**Directions**
Copy out the material below word for word, keeping every line unchanged.

==*==

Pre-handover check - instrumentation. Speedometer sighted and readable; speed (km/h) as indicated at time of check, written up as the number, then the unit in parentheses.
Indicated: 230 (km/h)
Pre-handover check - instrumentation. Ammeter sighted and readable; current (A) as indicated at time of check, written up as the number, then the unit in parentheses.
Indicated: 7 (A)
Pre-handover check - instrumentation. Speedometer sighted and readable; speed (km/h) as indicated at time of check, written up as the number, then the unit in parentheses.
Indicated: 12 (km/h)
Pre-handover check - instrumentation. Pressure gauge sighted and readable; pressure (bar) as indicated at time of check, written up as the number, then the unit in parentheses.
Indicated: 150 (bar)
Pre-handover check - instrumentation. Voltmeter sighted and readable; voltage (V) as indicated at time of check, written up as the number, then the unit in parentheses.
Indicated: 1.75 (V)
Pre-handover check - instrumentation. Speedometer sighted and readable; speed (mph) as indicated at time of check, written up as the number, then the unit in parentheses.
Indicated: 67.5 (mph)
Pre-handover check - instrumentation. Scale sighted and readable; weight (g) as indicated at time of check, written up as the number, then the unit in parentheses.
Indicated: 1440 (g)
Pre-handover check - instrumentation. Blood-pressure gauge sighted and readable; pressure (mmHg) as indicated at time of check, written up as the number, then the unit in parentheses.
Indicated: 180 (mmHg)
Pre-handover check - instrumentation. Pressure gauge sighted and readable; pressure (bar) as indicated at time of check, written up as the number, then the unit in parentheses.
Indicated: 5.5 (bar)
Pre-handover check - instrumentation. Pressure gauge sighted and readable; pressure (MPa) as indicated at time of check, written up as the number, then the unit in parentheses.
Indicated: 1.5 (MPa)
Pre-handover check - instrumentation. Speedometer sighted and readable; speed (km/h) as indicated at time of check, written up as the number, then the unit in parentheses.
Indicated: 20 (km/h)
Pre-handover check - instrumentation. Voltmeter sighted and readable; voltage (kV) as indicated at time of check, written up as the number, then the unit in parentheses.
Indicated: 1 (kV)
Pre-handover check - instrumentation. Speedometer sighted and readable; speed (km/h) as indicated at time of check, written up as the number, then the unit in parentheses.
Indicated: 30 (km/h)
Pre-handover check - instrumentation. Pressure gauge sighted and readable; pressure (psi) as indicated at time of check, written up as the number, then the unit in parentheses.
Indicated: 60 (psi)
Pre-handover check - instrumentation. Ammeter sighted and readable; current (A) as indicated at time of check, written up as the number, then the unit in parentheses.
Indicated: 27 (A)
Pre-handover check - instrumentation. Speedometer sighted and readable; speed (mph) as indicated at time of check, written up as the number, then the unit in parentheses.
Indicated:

==*==

**Answer to the exercise**
Pre-handover check - instrumentation. Speedometer sighted and readable; speed (km/h) as indicated at time of check, written up as the number, then the unit in parentheses.
Indicated: 230 (km/h)
Pre-handover check - instrumentation. Ammeter sighted and readable; current (A) as indicated at time of check, written up as the number, then the unit in parentheses.
Indicated: 7 (A)
Pre-handover check - instrumentation. Speedometer sighted and readable; speed (km/h) as indicated at time of check, written up as the number, then the unit in parentheses.
Indicated: 12 (km/h)
Pre-handover check - instrumentation. Pressure gauge sighted and readable; pressure (bar) as indicated at time of check, written up as the number, then the unit in parentheses.
Indicated: 150 (bar)
Pre-handover check - instrumentation. Voltmeter sighted and readable; voltage (V) as indicated at time of check, written up as the number, then the unit in parentheses.
Indicated: 1.75 (V)
Pre-handover check - instrumentation. Speedometer sighted and readable; speed (mph) as indicated at time of check, written up as the number, then the unit in parentheses.
Indicated: 67.5 (mph)
Pre-handover check - instrumentation. Scale sighted and readable; weight (g) as indicated at time of check, written up as the number, then the unit in parentheses.
Indicated: 1440 (g)
Pre-handover check - instrumentation. Blood-pressure gauge sighted and readable; pressure (mmHg) as indicated at time of check, written up as the number, then the unit in parentheses.
Indicated: 180 (mmHg)
Pre-handover check - instrumentation. Pressure gauge sighted and readable; pressure (bar) as indicated at time of check, written up as the number, then the unit in parentheses.
Indicated: 5.5 (bar)
Pre-handover check - instrumentation. Pressure gauge sighted and readable; pressure (MPa) as indicated at time of check, written up as the number, then the unit in parentheses.
Indicated: 1.5 (MPa)
Pre-handover check - instrumentation. Speedometer sighted and readable; speed (km/h) as indicated at time of check, written up as the number, then the unit in parentheses.
Indicated: 20 (km/h)
Pre-handover check - instrumentation. Voltmeter sighted and readable; voltage (kV) as indicated at time of check, written up as the number, then the unit in parentheses.
Indicated: 1 (kV)
Pre-handover check - instrumentation. Speedometer sighted and readable; speed (km/h) as indicated at time of check, written up as the number, then the unit in parentheses.
Indicated: 30 (km/h)
Pre-handover check - instrumentation. Pressure gauge sighted and readable; pressure (psi) as indicated at time of check, written up as the number, then the unit in parentheses.
Indicated: 60 (psi)
Pre-handover check - instrumentation. Ammeter sighted and readable; current (A) as indicated at time of check, written up as the number, then the unit in parentheses.
Indicated: 27 (A)
Pre-handover check - instrumentation. Speedometer sighted and readable; speed (mph) as indicated at time of check, written up as the number, then the unit in parentheses.
Indicated:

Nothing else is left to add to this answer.